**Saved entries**
□ □ □ □ □
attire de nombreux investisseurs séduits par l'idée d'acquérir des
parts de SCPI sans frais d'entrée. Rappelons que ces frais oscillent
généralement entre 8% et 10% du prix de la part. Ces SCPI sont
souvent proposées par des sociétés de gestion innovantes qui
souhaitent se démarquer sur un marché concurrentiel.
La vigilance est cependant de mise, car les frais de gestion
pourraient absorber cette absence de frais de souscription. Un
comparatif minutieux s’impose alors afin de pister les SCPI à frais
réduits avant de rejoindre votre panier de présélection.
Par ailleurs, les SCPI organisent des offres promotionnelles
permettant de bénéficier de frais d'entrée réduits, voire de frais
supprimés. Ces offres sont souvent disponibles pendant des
□ □ □ □ □
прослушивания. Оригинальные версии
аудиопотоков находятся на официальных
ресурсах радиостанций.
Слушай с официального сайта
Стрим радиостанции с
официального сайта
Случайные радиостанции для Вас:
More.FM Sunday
□ □ □ □ □
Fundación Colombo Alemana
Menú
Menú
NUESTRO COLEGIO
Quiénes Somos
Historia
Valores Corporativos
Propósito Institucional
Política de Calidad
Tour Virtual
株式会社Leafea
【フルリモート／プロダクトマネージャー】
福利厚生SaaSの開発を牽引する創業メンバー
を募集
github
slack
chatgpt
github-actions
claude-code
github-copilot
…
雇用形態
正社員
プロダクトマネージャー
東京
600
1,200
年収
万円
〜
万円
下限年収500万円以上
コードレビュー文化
□ □ □ □ □
**WHAT TO DO**
Show a copy of each line from the data that includes the word "réduits".

**EXPECTED ANSWER**
réduits avant de rejoindre votre panier de présélection.
permettant de bénéficier de frais d'entrée réduits, voire de frais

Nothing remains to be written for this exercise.